The following year Waritay transferred to West Texas A&M University for a semester, before going to South Plains College, where she is today, but Waritay says each time she switched schools, she made sure to let the committee president know.
Still waiting, she says when she was able to talk to Johnson her responses just weren't adding up. "She said that the sponsors never paid their money so we couldn't have it, and then she was saying that I didn't give her my schedule and I gave her two copies and those were really the only two excuses she made," said Waritay.
But when we went to interview Johnson neither of those reasons were mentioned. "As far as we knew the scholarship has been provided so there was nothing else to do on our end," said Johnson.
Johnson had a prepared statement to release, and wasn't willing to comment on many questions. She did say that the recipient claimed that she did not receive the scholarship in January of 2009, so therefore the committee is investigating this claim along with the partnering institution.
Johnson explained that when a winning contestant decides to attend a partnering institute, it is the responsibility of the college or university to pay the scholarship. "It is under investigation and once it has been proven whether or not from our partnering institution that this scholarship was received or not, we have no further comments on the issue," said Johnson.
But that was still more than a year ago, when asked if Johnson has contacted the institute to find how why it has taken more then a year she said, "Of course, I have."
When asked what their response was she said, "I can't give you their response, I can't speak for them.
And as Waritay will start another college semester this fall, she says she will continue to wait for her prize. "I really don't expect to see it, I hope to see it, but my expectations have really gone down," said Waritay.

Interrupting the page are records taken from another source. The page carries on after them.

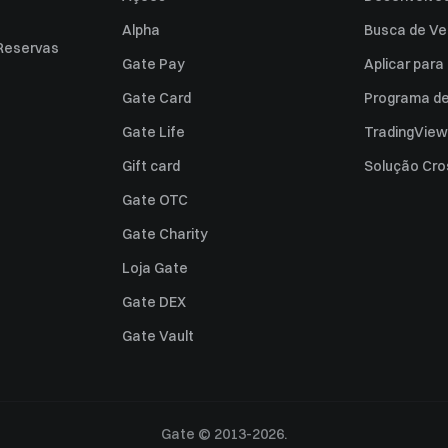
Alpha
Busca de Ve
Reservas
Gate Pay
Aplicar par
Gate Card
Programa de 
Gate Life
TradingView
Gift card
Solução Cro
Gate OTC
Gate Charity
Loja Gate
Gate DEX
Gate Vault
Gate © 2013-2026.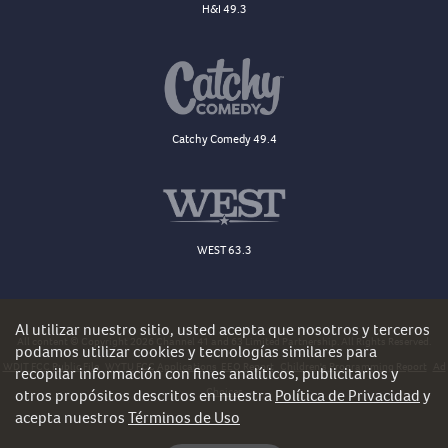
H&I 49.3
Catchy Comedy 49.4
WEST 63.3
Al utilizar nuestro sitio, usted acepta que nosotros y terceros
All content © Copyright 2026 Channel 41 and 63 Limited Partnership. All Rights Reserved.
podamos utilizar cookies y tecnologías similares para
WDJT FCC Public File
WYTU FCC Applications
EEO Report
Children's Programming Report
Ad
recopilar información con fines analíticos, publicitarios y
Choices
otros propósitos descritos en nuestra
Política de Privacidad
y
acepta nuestros
Términos de Uso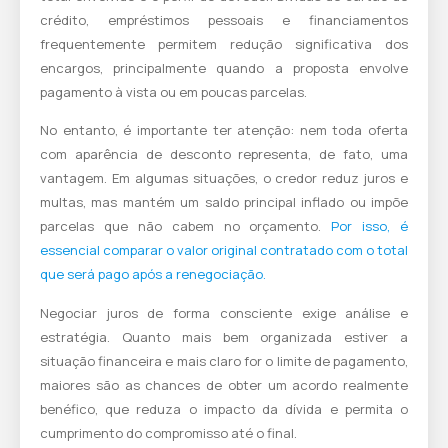
crédito, empréstimos pessoais e financiamentos
frequentemente permitem redução significativa dos
encargos, principalmente quando a proposta envolve
pagamento à vista ou em poucas parcelas.
No entanto, é importante ter atenção: nem toda oferta
com aparência de desconto representa, de fato, uma
vantagem. Em algumas situações, o credor reduz juros e
multas, mas mantém um saldo principal inflado ou impõe
parcelas que não cabem no orçamento.
Por isso, é
essencial comparar o valor original contratado com o total
que será pago após a renegociação.
Negociar juros de forma consciente exige análise e
estratégia. Quanto mais bem organizada estiver a
situação financeira e mais claro for o limite de pagamento,
maiores são as chances de obter um acordo realmente
benéfico, que reduza o impacto da dívida e permita o
cumprimento do compromisso até o final.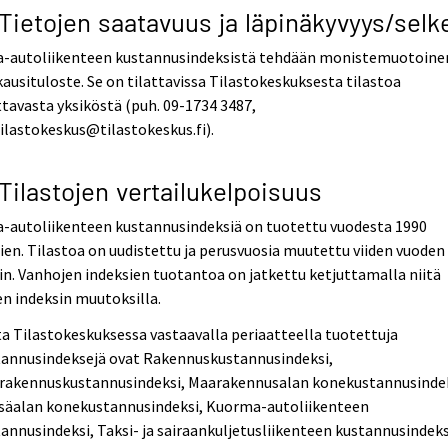
 Tietojen saatavuus ja läpinäkyvyys/selk
ja-autoliikenteen kustannusindeksistä tehdään monistemuotoine
ausituloste. Se on tilattavissa Tilastokeskuksesta tilastoa
tavasta yksiköstä (puh. 09-1734 3487,
tilastokeskus@tilastokeskus.fi).
 Tilastojen vertailukelpoisuus
a-autoliikenteen kustannusindeksiä on tuotettu vuodesta 1990
ien. Tilastoa on uudistettu ja perusvuosia muutettu viiden vuoden
in. Vanhojen indeksien tuotantoa on jatkettu ketjuttamalla niitä
n indeksin muutoksilla.
a Tilastokeskuksessa vastaavalla periaatteella tuotettuja
tannusindeksejä ovat Rakennuskustannusindeksi,
rakennuskustannusindeksi, Maarakennusalan konekustannusindek
säalan konekustannusindeksi, Kuorma-autoliikenteen
annusindeksi, Taksi- ja sairaankuljetusliikenteen kustannusindeks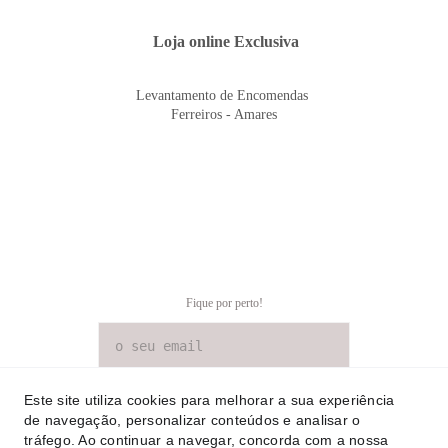
 Loja online Exclusiva
Levantamento de Encomendas 
Ferreiros - Amares
Fique por perto!
SUBSCREVER NEWSLETTER
Este site utiliza cookies para melhorar a sua experiência
de navegação, personalizar conteúdos e analisar o
tráfego. Ao continuar a navegar, concorda com a nossa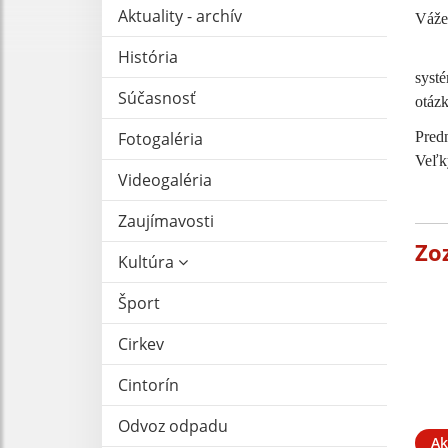
Aktuality - archív
Váže
Srde
História
systé
Súčasnosť
otázk
Fotogaléria
Pred
Veľk
Videogaléria
Zaujímavosti
Zo
Kultúra
Šport
Cirkev
Cintorín
Odvoz odpadu
Ak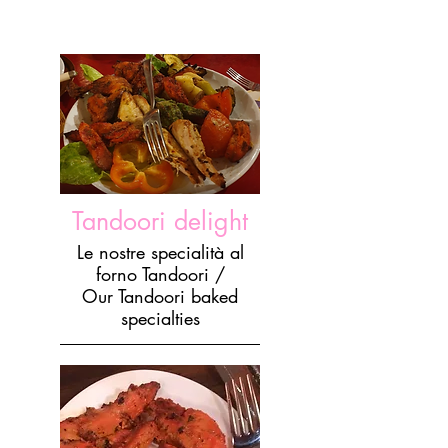
Tandoori delight
Le nostre specialità al
forno Tandoori /
Our Tandoori baked
specialties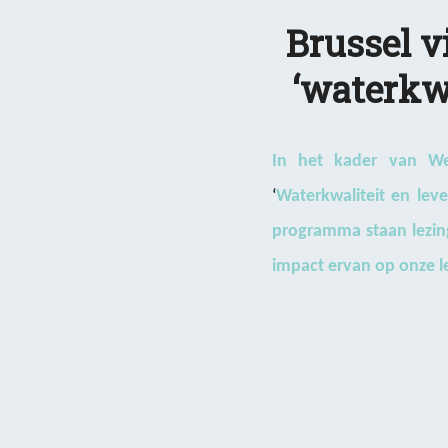
Brussel v
‘waterkwa
In het kader van Wer
‘
Waterkwaliteit en leve
programma staan lezing
impact ervan op onze l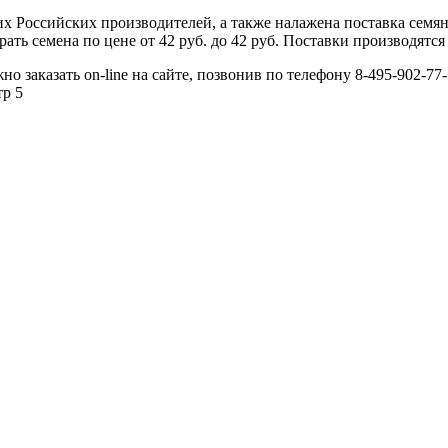
 Российских производителей, а также налажена поставка семя
ь семена по цене от 42 руб. до 42 руб. Поставки производятся 
 заказать on-line на сайте, позвонив по телефону 8-495-902-77-
тр 5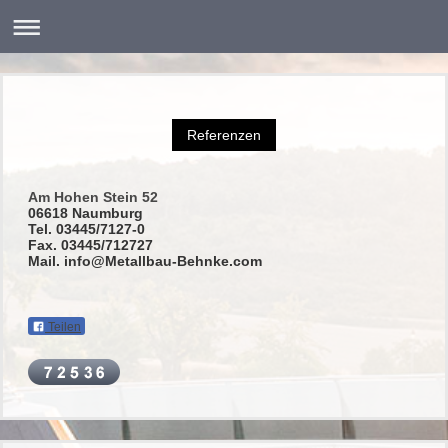
Referenzen
Am Hohen Stein 52
06618 Naumburg
Tel. 03445/7127-0
Fax. 03445/712727
Mail. info@Metallbau-Behnke.com
Teilen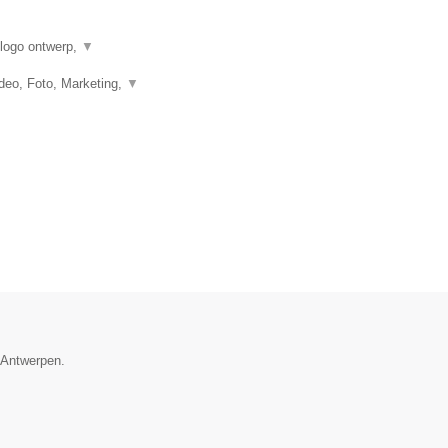
 logo ontwerp,
▼
eo, Foto, Marketing,
▼
e Antwerpen.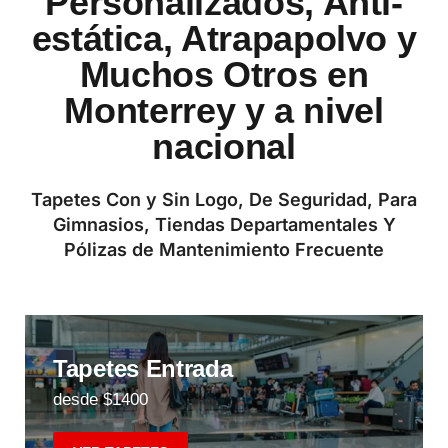
Personalizados, Anti-
estática, Atrapapolvo y
Muchos Otros en
Monterrey y a nivel
nacional
Tapetes Con y Sin Logo, De Seguridad, Para
Gimnasios, Tiendas Departamentales Y
Pólizas de Mantenimiento Frecuente
Tapetes Entrada
desde $1400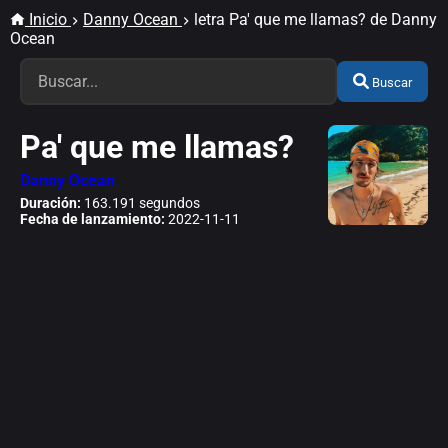
Inicio
Danny Ocean
letra Pa' que me llamas? de Danny
Ocean
Buscar
Pa' que me llamas?
Danny Ocean
Duración:
163.191 segundos
Fecha de lanzamiento:
2022-11-11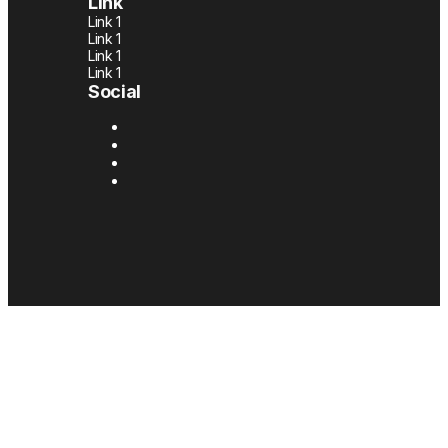
Link
Link 1
Link 1
Link 1
Link 1
Social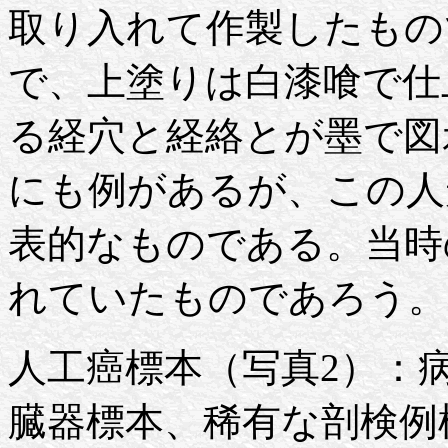
取り入れて作製したもの
で、上塗りは白漆喰で仕
る経穴と経絡とが墨で図
にも例があるが、この人
表的なものである。当時
れていたものであろう。
人工癌標本（写真2）：
臓器標本、稀有な剖検例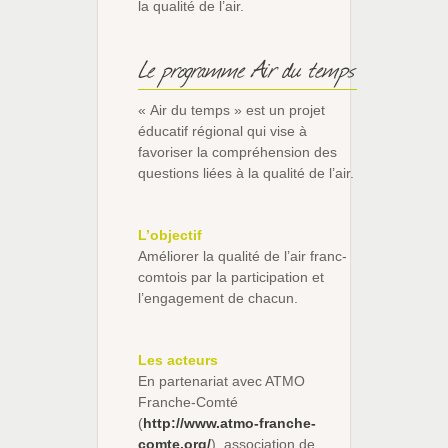
la qualité de l’air.
Le programme Air du temps
« Air du temps » est un projet
éducatif régional qui vise à
favoriser la compréhension des
questions liées à la qualité de l’air.
L’objectif
Améliorer la qualité de l’air franc-
comtois par la participation et
l’engagement de chacun.
Les acteurs
En partenariat avec ATMO
Franche-Comté
(
http://www.atmo-franche-
comte.org/
), association de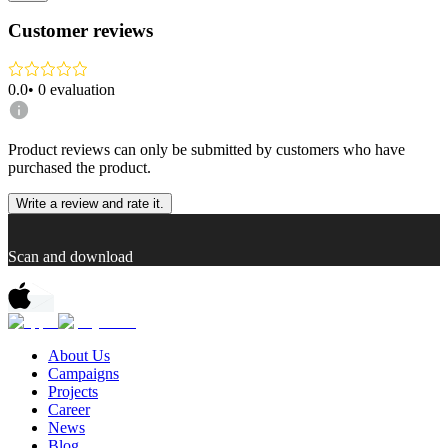
Customer reviews
0.0
•
0
evaluation
Product reviews can only be submitted by customers who have
purchased the product.
Write a review and rate it.
Scan and download
About Us
Campaigns
Projects
Career
News
Blog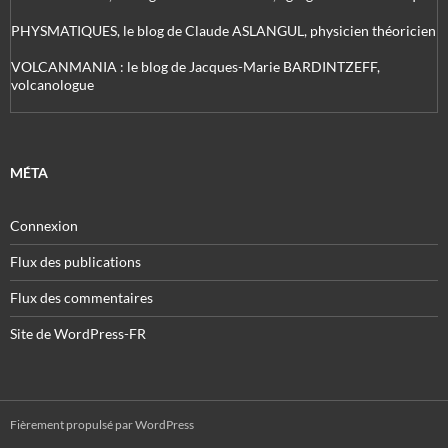
PHYSMATIQUES, le blog de Claude ASLANGUL, physicien théoricien
VOLCANMANIA : le blog de Jacques-Marie BARDINTZEFF,
volcanologue
MÉTA
Connexion
Flux des publications
Flux des commentaires
Site de WordPress-FR
Fièrement propulsé par WordPress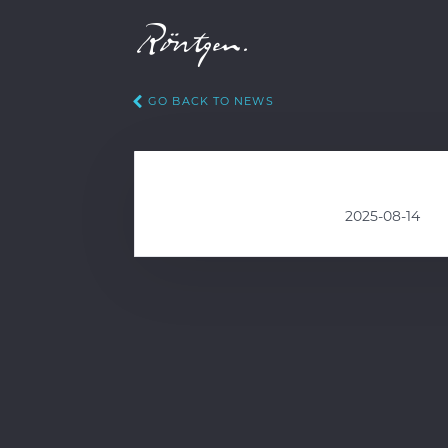
GO BACK TO NEWS
2025-08-14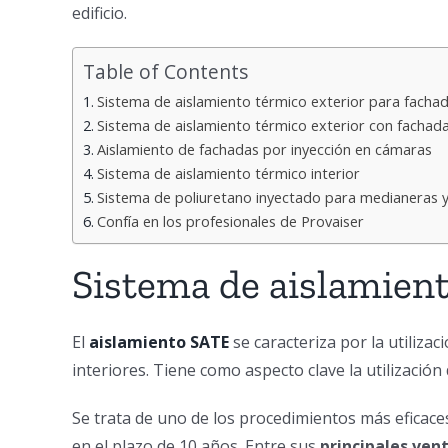
edificio.
Table of Contents
Sistema de aislamiento térmico exterior para facha
Sistema de aislamiento térmico exterior con fachada
Aislamiento de fachadas por inyección en cámaras
Sistema de aislamiento térmico interior
Sistema de poliuretano inyectado para medianeras 
Confía en los profesionales de Provaiser
Sistema de aislamient
El
aislamiento SATE
se caracteriza por la utiliza
interiores. Tiene como aspecto clave la utilización
Se trata de uno de los procedimientos más eficac
en el plazo de 10 años. Entre sus
principales ven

Johnson did tell us that if the investigation proves that the scholarship was never given, then the Juneteenth committee does have the funds to pay the scholarship, if there is proof of enrollment.
While she did not reveal the name of the institute involved, we contacted Texas Tech who did release this statement to us:
"We were prepared to apply the scholarship for the fall 2009 semester, but the student did not enroll. We cannot award scholarships to people that are not enrolled as students at the university."
Now according to the Juneteenth Committee rules, you are allowed to attend any college or university of your choice, and be able receive the scholarship. Depending on whether on the college or university is a partnering institute, will decide who funds the scholarship.